– Марк… Что ты говоришь? Что за абсурд? Мы что, солжем? Чтобы выгородить скотину наварха?
– Извини… Мы не можем допустить, чтобы Психея досталась Неронии. И чтобы три миллиона переселенцев выкинули отсюда пинком под зад.
– Подожди… Во-первых, это совершенно не обязательно случится… Лаций может договориться с Неронией… И потом – мы должны думать о том, как раскрыть дело… А уж право сената – решать…
– Ты рассуждаешь, как плебей, Друз! – перебил его Марк. – Увы, я как патриций должен думать о последствиях. Сейчас позиции Корнелиев как никогда слабы. Их ненавидят почти все. Чтобы уничтожить наварха и его родню, остальные сенаторы затеяли это расследование. Сенат готов пожертвовать поселенцами и целой планетой, лишь бы уничтожить Корнелиев. Нобили забыли об ответственности патрициев. Но я не забыл. И не могу принять такое решение.
– А я плебей… Не помню, что делали мой отец или дед, или прадед. Но отлично помню, что сделал сам. Я немедленно лечу на реку, Марк! Ты не сможешь меня остановить.
* * *
Марк очнулся. Он лежал в своей прежней каморке на линкоре. Голографический экран демонстрировал ничего не значащие картинки. Мелькали небеса в час рассвета или заката. Гряды облаков, то оранжевых, то малиновых, то лиловых.
Так, значит, все это было… Но с кем? С его отцом? Или с дедом? Нет, скорее всего, с отцом. Колонизация Психеи началась не так давно. Откуда он это знает? Неважно. Знает, и все. Удивительный сон. Прежде, на Колеснице, он не видел ничего подобного. На Колеснице ему ничего не снилось.
А на Вер-ри-а?
«Мама, я хочу поспать… там так интересно, во сне…» – тут же всплыл в памяти давний разговор.
Выходит, только свободные видят такие сны.
«Патриции», – уточнил он для себя.
Марк поднял руку, нащупал протектор. Шею все время слегка покалывало. Кожа нестерпимо чесалась. Он понял, что протектор восстанавливает атрофированные мышцы.

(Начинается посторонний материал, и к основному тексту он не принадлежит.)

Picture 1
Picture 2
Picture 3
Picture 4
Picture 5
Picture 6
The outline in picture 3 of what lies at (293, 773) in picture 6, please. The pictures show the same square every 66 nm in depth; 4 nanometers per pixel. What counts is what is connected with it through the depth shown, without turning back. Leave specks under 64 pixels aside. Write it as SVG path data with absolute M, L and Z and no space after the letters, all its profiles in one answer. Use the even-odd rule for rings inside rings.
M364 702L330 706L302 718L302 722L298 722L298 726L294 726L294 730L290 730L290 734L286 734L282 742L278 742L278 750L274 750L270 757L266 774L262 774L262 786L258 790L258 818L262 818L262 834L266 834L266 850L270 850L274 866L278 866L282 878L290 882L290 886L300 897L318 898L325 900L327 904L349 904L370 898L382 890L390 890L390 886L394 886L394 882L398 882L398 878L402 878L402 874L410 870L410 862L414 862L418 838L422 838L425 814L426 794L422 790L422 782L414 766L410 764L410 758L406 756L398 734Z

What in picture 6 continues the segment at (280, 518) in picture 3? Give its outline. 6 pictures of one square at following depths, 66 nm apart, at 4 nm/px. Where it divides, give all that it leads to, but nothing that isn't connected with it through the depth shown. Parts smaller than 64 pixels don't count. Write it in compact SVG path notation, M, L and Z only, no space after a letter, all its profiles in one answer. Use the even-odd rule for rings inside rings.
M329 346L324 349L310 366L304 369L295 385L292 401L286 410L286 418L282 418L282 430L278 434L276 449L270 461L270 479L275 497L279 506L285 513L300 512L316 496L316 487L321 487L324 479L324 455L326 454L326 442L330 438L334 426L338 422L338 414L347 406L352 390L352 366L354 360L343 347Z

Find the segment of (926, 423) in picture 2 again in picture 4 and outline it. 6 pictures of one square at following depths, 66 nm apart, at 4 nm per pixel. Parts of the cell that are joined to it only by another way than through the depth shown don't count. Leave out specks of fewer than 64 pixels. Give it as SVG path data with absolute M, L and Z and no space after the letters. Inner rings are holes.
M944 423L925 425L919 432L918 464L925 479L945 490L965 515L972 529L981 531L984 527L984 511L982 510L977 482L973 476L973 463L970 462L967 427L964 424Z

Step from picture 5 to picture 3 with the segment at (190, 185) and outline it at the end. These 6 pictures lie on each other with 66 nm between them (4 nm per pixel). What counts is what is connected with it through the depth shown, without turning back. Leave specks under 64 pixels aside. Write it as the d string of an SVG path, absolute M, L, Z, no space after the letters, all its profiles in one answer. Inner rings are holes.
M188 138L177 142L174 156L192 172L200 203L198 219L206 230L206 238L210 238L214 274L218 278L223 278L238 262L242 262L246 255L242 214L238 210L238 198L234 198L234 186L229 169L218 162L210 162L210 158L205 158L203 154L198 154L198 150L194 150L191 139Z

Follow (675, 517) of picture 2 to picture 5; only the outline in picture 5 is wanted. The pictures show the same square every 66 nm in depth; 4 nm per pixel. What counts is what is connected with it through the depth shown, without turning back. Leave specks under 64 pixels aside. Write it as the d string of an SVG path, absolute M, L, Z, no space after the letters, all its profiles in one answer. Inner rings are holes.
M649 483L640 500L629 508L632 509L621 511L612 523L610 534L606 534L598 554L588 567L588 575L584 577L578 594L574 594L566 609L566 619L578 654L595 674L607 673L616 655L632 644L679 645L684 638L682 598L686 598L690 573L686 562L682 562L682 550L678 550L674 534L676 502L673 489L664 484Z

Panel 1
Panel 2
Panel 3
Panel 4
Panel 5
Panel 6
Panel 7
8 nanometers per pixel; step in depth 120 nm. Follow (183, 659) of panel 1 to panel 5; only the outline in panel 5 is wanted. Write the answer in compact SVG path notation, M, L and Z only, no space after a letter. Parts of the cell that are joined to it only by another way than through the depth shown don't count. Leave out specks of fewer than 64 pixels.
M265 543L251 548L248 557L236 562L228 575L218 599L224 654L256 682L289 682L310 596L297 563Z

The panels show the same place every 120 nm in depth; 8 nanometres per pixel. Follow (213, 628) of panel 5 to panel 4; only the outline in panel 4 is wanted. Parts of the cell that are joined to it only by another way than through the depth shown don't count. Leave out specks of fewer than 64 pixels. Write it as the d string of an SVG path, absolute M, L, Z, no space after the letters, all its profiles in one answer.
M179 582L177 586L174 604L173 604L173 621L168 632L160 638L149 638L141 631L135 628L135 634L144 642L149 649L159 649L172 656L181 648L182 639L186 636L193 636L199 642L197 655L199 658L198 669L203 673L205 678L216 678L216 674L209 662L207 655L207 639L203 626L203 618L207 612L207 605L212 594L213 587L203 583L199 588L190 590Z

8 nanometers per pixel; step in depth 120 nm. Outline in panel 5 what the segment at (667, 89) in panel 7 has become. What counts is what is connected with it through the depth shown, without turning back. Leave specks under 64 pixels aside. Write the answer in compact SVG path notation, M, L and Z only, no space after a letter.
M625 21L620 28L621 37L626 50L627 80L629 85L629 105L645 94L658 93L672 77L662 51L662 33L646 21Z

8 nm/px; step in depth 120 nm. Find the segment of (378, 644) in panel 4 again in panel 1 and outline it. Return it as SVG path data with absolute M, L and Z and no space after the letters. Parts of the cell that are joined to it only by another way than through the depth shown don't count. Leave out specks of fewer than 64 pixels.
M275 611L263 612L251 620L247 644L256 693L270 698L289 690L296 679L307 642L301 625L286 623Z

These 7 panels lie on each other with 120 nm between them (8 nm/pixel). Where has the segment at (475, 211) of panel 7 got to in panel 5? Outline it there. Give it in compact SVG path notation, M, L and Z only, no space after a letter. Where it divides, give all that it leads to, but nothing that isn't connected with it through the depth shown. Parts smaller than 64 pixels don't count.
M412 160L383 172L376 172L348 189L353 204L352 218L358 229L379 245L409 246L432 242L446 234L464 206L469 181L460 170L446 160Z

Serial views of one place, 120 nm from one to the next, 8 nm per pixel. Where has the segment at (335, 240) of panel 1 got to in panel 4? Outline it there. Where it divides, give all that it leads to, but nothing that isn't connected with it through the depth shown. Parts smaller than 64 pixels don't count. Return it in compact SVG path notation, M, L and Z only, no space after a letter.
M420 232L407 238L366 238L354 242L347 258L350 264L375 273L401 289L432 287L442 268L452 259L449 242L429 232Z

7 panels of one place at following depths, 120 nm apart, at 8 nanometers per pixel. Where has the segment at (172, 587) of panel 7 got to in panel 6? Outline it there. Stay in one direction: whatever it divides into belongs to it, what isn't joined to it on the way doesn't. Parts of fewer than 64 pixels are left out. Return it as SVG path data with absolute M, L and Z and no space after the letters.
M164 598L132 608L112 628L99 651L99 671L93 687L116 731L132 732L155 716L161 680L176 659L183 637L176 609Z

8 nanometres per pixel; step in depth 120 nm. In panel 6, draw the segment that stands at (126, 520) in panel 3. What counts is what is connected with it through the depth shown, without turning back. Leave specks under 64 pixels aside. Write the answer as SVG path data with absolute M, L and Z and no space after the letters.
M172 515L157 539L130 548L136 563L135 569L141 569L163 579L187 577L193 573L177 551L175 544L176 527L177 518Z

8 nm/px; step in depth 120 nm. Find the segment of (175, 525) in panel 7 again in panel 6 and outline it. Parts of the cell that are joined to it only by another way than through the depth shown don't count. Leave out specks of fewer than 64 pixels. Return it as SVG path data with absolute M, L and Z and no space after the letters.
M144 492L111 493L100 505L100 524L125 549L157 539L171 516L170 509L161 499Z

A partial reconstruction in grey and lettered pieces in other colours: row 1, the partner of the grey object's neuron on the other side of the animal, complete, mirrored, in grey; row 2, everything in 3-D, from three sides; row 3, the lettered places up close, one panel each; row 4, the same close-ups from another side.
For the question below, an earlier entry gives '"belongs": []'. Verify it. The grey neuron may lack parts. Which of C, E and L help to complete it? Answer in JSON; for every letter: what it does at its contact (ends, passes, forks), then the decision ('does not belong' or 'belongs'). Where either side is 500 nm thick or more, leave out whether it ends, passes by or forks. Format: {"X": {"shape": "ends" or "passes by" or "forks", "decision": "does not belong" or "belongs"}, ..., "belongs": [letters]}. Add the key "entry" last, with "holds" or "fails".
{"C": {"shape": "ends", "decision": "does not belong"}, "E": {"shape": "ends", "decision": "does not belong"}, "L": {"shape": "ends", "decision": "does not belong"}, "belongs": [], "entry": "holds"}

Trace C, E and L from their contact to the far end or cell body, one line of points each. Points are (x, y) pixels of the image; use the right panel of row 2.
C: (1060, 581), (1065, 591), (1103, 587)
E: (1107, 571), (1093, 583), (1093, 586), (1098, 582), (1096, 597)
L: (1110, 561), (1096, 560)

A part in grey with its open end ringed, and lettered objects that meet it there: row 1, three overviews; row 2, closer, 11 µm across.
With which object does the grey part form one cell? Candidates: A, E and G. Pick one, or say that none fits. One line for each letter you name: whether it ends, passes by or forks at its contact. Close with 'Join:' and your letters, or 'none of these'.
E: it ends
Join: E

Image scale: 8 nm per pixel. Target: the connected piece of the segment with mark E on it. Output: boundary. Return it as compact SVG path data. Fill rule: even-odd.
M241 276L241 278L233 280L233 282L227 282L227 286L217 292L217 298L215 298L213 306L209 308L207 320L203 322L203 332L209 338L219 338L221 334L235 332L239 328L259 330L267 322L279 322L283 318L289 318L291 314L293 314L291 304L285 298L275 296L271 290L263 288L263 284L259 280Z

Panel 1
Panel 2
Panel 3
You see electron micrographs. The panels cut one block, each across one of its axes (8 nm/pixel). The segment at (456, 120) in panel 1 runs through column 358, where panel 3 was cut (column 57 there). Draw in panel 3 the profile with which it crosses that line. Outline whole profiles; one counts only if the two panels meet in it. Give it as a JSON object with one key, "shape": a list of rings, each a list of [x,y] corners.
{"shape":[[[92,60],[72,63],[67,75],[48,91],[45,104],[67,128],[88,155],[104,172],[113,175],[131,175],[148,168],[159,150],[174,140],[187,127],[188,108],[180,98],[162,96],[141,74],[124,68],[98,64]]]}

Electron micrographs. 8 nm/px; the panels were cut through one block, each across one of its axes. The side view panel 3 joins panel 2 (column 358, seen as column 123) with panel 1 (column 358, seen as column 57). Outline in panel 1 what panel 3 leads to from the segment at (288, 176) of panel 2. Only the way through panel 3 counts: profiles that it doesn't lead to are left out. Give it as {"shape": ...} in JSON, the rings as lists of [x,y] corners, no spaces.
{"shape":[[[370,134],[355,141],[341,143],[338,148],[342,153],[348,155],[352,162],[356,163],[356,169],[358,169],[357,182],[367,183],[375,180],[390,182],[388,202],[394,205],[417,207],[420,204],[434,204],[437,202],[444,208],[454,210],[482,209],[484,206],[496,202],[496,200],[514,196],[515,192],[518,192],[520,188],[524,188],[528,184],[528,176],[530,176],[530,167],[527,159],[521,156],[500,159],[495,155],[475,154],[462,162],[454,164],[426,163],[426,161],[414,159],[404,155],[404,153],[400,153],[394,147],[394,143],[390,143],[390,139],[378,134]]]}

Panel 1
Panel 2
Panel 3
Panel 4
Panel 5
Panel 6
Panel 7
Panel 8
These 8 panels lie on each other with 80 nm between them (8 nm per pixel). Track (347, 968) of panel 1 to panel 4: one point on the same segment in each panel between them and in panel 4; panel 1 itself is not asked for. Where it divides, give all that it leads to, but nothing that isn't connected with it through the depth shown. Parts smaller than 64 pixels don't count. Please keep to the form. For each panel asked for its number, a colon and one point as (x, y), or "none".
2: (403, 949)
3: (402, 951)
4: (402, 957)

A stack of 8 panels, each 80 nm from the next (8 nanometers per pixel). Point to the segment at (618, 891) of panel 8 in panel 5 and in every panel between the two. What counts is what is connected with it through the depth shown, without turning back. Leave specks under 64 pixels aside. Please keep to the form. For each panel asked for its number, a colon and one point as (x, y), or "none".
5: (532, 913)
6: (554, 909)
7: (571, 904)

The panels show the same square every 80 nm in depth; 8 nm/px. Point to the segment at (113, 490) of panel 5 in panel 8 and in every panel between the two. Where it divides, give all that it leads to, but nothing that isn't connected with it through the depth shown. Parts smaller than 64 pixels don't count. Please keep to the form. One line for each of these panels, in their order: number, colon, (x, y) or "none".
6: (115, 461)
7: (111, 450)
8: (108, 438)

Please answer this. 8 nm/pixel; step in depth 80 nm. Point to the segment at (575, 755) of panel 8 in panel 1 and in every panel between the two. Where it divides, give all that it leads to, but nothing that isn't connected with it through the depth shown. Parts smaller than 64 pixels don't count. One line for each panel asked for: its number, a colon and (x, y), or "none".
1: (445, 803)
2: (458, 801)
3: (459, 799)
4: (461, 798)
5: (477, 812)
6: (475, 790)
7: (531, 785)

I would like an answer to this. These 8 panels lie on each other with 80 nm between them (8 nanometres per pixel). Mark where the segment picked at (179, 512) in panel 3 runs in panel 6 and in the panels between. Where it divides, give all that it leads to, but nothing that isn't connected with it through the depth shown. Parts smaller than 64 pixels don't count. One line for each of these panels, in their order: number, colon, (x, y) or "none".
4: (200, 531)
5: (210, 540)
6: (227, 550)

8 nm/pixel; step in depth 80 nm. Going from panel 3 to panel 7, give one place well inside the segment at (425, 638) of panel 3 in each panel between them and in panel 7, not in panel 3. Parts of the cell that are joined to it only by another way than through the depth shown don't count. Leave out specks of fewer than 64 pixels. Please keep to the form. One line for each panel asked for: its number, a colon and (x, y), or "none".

«Когда я прибуду на Лаций, протектор уже снимут», – понадеялся Марк.
Он может встать? Почему бы и нет? Насколько надежен протектор?.. Неужели ты трусишь, Марк Корвин? По-моему, патрицию трусить неприлично.
Так что вставай и иди, Марк, свободный человек! Как боязно! До головокружения. Нет, не могу. Он вцепился в край ложа, как в спасительный берег. Он не мог себя заставить оторваться от этого треклятого ложа. Неужели никто не может помочь и понять его?.. Кто? Он сам? Да, он сам сейчас оторвет себя от камня, что тянет на дно.
Придерживая двумя руками голову, Марк поднялся. Очень осторожно. Голова закружилась, и нахлынуло странное чувство удивительной легкости. Года три назад, когда они убирали маисоль, пошел ледяной дождь, а рабы продолжали работать пол дождем в легких рубахах до темноты. На другие утро Марк свалился в лихорадке. Он хорошо помнил то состояние пустоты и невесомости, охватившее его, когда наконец поднялся с постели после болезни.